Kathy Saldana Shares Knowledge at Patient Experience Global Conference




Kathy Saldana - white female smiling for camera

Kathy Saldana spoke about the dual benefits of compassion in health care at Beryl Institute's ELEVATE PX25 in Las Vegas for a crowd of 750. Previously, Kathy had been published in the Beryl Institute Patient Experience Journal on a similar topic.

Her article was written from the perspective of “studying” patient experience as a patient rather than through others’ research or insights. Kathy had breast cancer while also being a full-time patient experience advisor, causing her personal and professional worlds to collide in a unique way. Kathy engaged in patient experience in new ways through the long and multi-faceted journey of cancer treatment. It gave her an unwanted, difficult, yet beneficial vantage in her field – one of navigating health care in a potentially life-saving battle.

Kathy Saldana speaks at podium at conference

How did it feel to be recognized as one of The Beryl Institute’s top-ranked speakers from their participant surveys after your presentation?
Validating – I knew I had connected with my audience, as many of them stayed after to speak with me, and I saw some of them crying during my presentation. Patient experience is a challenging field because the role involves educating and supporting clinicians who have often had patient experience endeavors at other health systems. It was profoundly rewarding and humbling. Receiving the news that it was a top-ranking presentation at the conference was extra frosting on the cake!

Why is patient experience so important to you?
I learned about patient experience while working in hospice, a high-stakes environment in terms of experience. I fiercely identified with protecting the end-of-life experiences for patients and became the patient experience team leader. I deeply connected to the sacred space that exists in end-of-life care. Later, I moved into a corporate role and became part of the patient experience task force for all service lines. I realized then that the sacred space of health care is not limited to end-of-life. All forms of health care are sacred spaces.
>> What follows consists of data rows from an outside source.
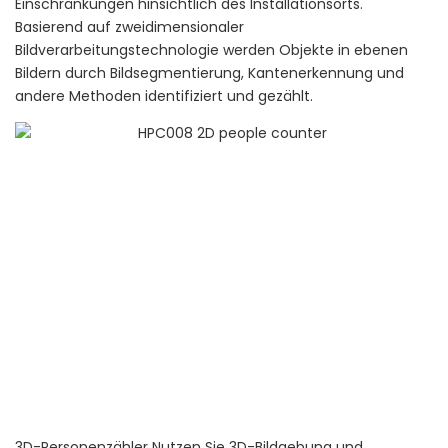
Einschränkungen hinsichtlich des Installationsorts.
Basierend auf zweidimensionaler
Bildverarbeitungstechnologie werden Objekte in ebenen
Bildern durch Bildsegmentierung, Kantenerkennung und
andere Methoden identifiziert und gezählt.
3D-Personenzähler
Nutzen Sie 3D-Bildgebung und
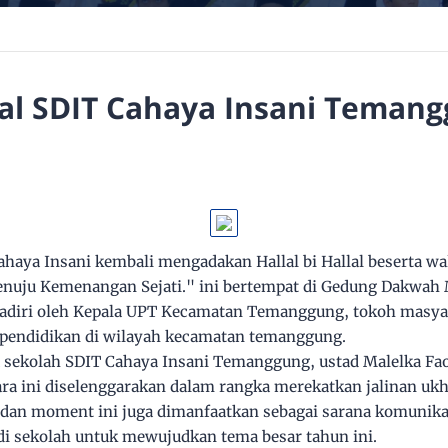
llal SDIT Cahaya Insani Teman
Cahaya Insani kembali mengadakan Hallal bi Hallal beserta wa
enuju Kemenangan Sejati." ini bertempat di Gedung Dakwah
hadiri oleh Kepala UPT Kecamatan Temanggung, tokoh masyar
 pendidikan di wilayah kecamatan temanggung.
sekolah SDIT Cahaya Insani Temanggung, ustad Malelka Fao
 ini diselenggarakan dalam rangka merekatkan jalinan ukh
i dan moment ini juga dimanfaatkan sebagai sarana komuni
 di sekolah untuk mewujudkan tema besar tahun ini.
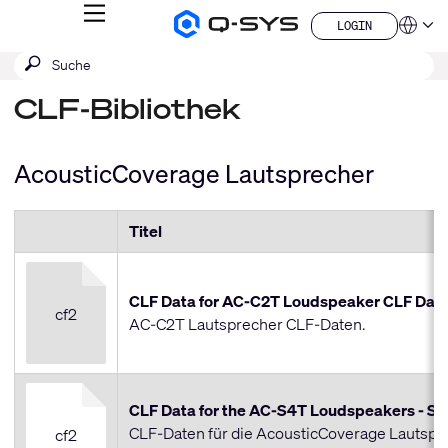
MENÜ
LOGIN
Q-
Sprache
LOGIN
SYS
SUCHE
Suche
Audio
QSYS.com (English)
Produkte
absenden
India (English)
Homepage
CLF-Bibliothek
Deutsch
Español
Français
AcousticCoverage Lautsprecher
日本語
한국어
China (中文)
Titel
CLF Data for AC-C2T Loudspeaker CLF Dat
cf2
AC-C2T Lautsprecher CLF-Daten.
CLF Data for the AC-S4T Loudspeakers - Su
CLF-Daten für die AcousticCoverage Lautspr
cf2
Patients entrust health care workers with their very lives in every encounter. Realizing this made my passion grow for patient experience and sacred space protection. I became very good at patient experience by studying the now world-famous principles of patient experience that were, in part, birthed here at Baptist. Practicing and applying my work here is especially meaningful to me.

How has your perception of what you do changed since your own experiences being a patient over the past few years?
I have internalized how costly the scores and comments that we receive on patient experience surveys are. Each one represents a human being who was in a health care experience ranging from inconvenient to life-threatening. Experience even extends to family members whose loved ones had a life-ending event. While we monitor metrics in patient experience to determine if we are improving or declining, we only glean the true value from the numbers when we acknowledge the humanity behind them.  Patient experience is sometimes seen as touchy-feely, but we are measuring how well human beings treat other human beings, and what’s more touchy-feely than that? How we treat fellow humans matters. It matters for them, and it matters for us. I now appreciate patients with more shared knowledge and clinicians with more acute admiration.